Files on the Cluster Quorum Might be Missing, Inaccessible, or Corrupt

Applies To: Windows Server 2003, Windows Server 2003 R2, Windows Server 2003 with SP1, Windows Server 2003 with SP2

To understand this topic in context, see the flowchart in Troubleshooting Quorum Resource Problems.

If you can start the Cluster service only when you use the /fixquorum option but then you succeed at bringing the quorum resource online (with Cluster Administrator), there is probably a problem with the configuration files on the quorum resource, as described in the "Cause" description in this topic. You can examine the files on the quorum resource and replace them if necessary.

Cause

There are a variety of possible causes. Like any files, the cluster configuration files on the quorum resource can become corrupted. Also, the files might be missing or they might be impossible to write to, for example, because of incorrect permissions or because the disk is full.

Solution

Use Windows Explorer to examine the files on the quorum resource. The files will be in a folder, almost always called MSCS, and in subfolders of that folder. Check the permissions on the files and the folder, and check whether the quorum disk is full. Then use the following tables to help you determine if any files are missing or corrupt. The procedures later in this topic can help you replace files as appropriate.
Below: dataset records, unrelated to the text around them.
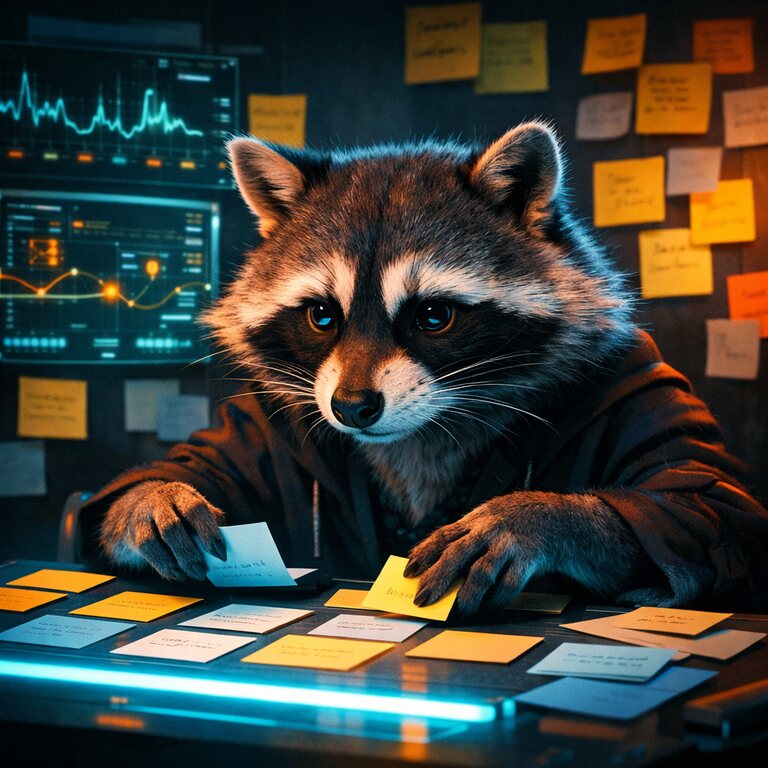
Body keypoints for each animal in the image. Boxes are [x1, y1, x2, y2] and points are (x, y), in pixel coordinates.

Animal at [90, 121, 768, 615]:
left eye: (433, 315)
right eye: (321, 316)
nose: (352, 408)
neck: (430, 423)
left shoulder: (632, 385)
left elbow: (708, 499)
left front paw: (537, 517)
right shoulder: (265, 414)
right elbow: (180, 468)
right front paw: (152, 496)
Files That Should be Present on the Quorum Resource

File Description

Chkxxx.tmp

Copy of the cluster configuration database (also known as a checkpoint file, but not to be confused with registry checkpoints for resources). If the file contains 0 bytes, it is definitely corrupt. Even if it contains more than 0 bytes, it could be corrupt.

If you have the original release of Windows Server 2003, the Cluster service will not start if the Chkxxx.tmp file is missing or corrupt. However, if you have Windows Server 2003 with SP1, in many situations the Cluster service can automatically re-create this file if it is missing or corrupt.

Quolog.log

The quorum log, which records changes to the cluster configuration database, but only those changes that occur while one or more nodes are down. The file exists even when all nodes are functioning, but information is added to it only when a node is offline. Information in the log is carefully marked according to sequence and timing so that it can be used correctly when nodes go down and come back up.

If you have the original release of Windows Server 2003, the Cluster service will not start if Quolog.log is missing or corrupt. However, if you have Windows Server 2003 with SP1, in many situations the Cluster service can automatically re-create this file if it is missing or corrupt.

Folders and Files That Might be Present on the Quorum Resource

File Description

Folder called {GUID}

Folder for each resource that is configured with registry checkpoints or cryptographic key checkpoints. The resource GUID is the name of the folder.

{GUID}\*.cpt

Checkpoint files for resources configured with registry checkpoints.

{GUID}\*.cpr

Checkpoint files for resources configured with cryptographic key checkpoints.

Use the following procedures to replace a missing or corrupted file.

To replace a missing or corrupt Chkxxx.tmp file or quorum log or both on the quorum resource

  1. If the Cluster service is running (with the /fixquorum option), stop it by typing:

    net stop clussvc

  2. On a node that was functioning correctly when problems with the quorum resource appeared, restart the Cluster service with the /resetquorumlog option by typing:

    net start clussvc /rq

    This re-creates the Chkxxx.tmp file based on the cluster configuration information on that node.

    You can accomplish the same action through Computer Management by opening Services and then, for the Cluster service, opening the Properties dialog box. From the General tab, stop the Cluster service if needed, specify /resetquorumlog in Start parameters, and then start the service with that parameter. (The parameter is used only once and does not persist.)

  3. If the previous steps are not workable for you, and you have a backup containing quorum information (that is, a recent System State backup created on a node while the Cluster service was running), start Backup on a node. Before restoring the System State, in the Confirm Restore dialog box, click Advanced, and then click Restore the Cluster Registry to the quorum disk and all other nodes.

    Important

    Be sure to click this advanced option, or information will not be restored to the quorum resource, only to the node.

  4. If you have resources that are configured to use registry checkpoints or cryptographic key checkpoints and you think that these checkpoint files are also corrupt, see the next procedure.

To replace corrupt registry checkpoint files or cryptographic key checkpoint files on the quorum resource

  1. Correct other problems with the quorum resource and start the Cluster service without options.

  2. Run Clusterrecovery.exe, which is described in Configuring a Computer for Troubleshooting the Quorum Resource in a Server Cluster. Use Clusterrecovery to recover the resource checkpoint files, referring to Clusterrecovery Help as needed.

  3. If the previous steps are not workable for you, and you have a recent backup of your registry checkpoint files or cryptographic key checkpoint files (that is, *.cpt or *.cpr files), restore from backup. To do this:

    1. Correct other problems with the quorum resource and start the Cluster service without options. Identify the resources that are configured to use registry checkpoints or cryptographic key checkpoints and take them offline.

    2. Identify the node that currently owns the quorum resource. On that node, restore the *.cpt or *.cpr files to the correct folder on the quorum resource. Refer to the table earlier in this topic for information about where the files should be restored.